How F1 is aiming to create its ‘game-changer’ sustainable fuel 


The next generation of power unit is set to be powered by a laboratory-created “100% sustainable” feel that F1 claims will match the current level of performance while producing fewer emissions and cutting its greenhouse gas emissions by “at least 65%”. 

A first step towards its net zero carbon goal will be made in 2022 when F1 moves to a E10 fuel, a combination of 90% fossil fuel and 10% ethanol. That will mark a drop of five percent in its usage of fossil fuels compared to the current figure of 95%. 

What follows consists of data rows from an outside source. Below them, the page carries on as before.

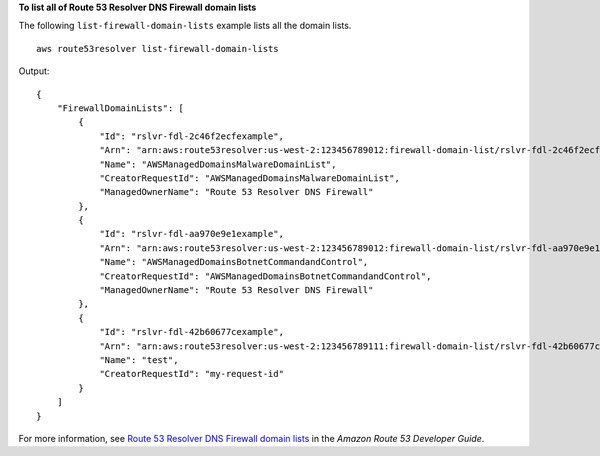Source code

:**To list all of Route 53 Resolver DNS Firewall domain lists**

The following ``list-firewall-domain-lists`` example lists all the domain lists. ::

    aws route53resolver list-firewall-domain-lists 

Output::

    {
        "FirewallDomainLists": [
            {
                "Id": "rslvr-fdl-2c46f2ecfexample",
                "Arn": "arn:aws:route53resolver:us-west-2:123456789012:firewall-domain-list/rslvr-fdl-2c46f2ecfexample",
                "Name": "AWSManagedDomainsMalwareDomainList",
                "CreatorRequestId": "AWSManagedDomainsMalwareDomainList",
                "ManagedOwnerName": "Route 53 Resolver DNS Firewall"
            },
            {
                "Id": "rslvr-fdl-aa970e9e1example",
                "Arn": "arn:aws:route53resolver:us-west-2:123456789012:firewall-domain-list/rslvr-fdl-aa970e9e1example",
                "Name": "AWSManagedDomainsBotnetCommandandControl",
                "CreatorRequestId": "AWSManagedDomainsBotnetCommandandControl",
                "ManagedOwnerName": "Route 53 Resolver DNS Firewall"
            },
            {
                "Id": "rslvr-fdl-42b60677cexample",
                "Arn": "arn:aws:route53resolver:us-west-2:123456789111:firewall-domain-list/rslvr-fdl-42b60677cexample",
                "Name": "test",
                "CreatorRequestId": "my-request-id"
            }
        ]
    }

For more information, see `Route 53 Resolver DNS Firewall domain lists <https://docs.aws.amazon.com/Route53/latest/DeveloperGuide/resolver-dns-firewall-domain-lists.html>`__ in the *Amazon Route 53 Developer Guide*.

The sport will then focus on making the switch to an all-new renewable fuel for the next generation of engines, which are scheduled for introduction in 2026. 

F1 says the ‘drop-in fuel’ replacement can be used in a standard internal combustion engine “without any modification to the engine itself”. 

Unlike the road-car market, F1 is leaning away from electrification and towards synthetic fuels because it is not possible to match the levels of F1 car performance using electricity at this stage. 

Synthetic e-fuels are manufactured using an industrial process that captures CO2 from the atmosphere and combines it with low-carbon hydrogen to make fuel. The hydrogen is obtained from sustainable electricity sources such as wind, solar and nuclear power.

F1 is close to an agreement on a new engine design that may tempt the Volkswagen Group’s brands – most likely Audi or Porsche – to join the grid in 2026.

Porsche has already broken ground on a new CO2-neutral fuel plant in Chile with the aim of producing around 130,000 litres of e-fuels in 2022. That will be expanded in two phases to around 55 million litres by 2024, and to 550 million litres by 2026. 

F1 says it is “actively engaged in discussions” with fuel companies about the exact quantities the world championship will need, as well as how it can be mass-produced for wider use in society.

Costs and scaling up production remain the biggest hurdles surrounding e-fuels. The UK alone currently consumes 46.5 billion litres of petrol and diesel each year, a figure that dwarfs Porsche’s projected targets. 

Earlier this year, F1’s managing director of motorsports Ross Brawn told the BBC that hydrogen-powered cars could be the future of F1 beyond 2030.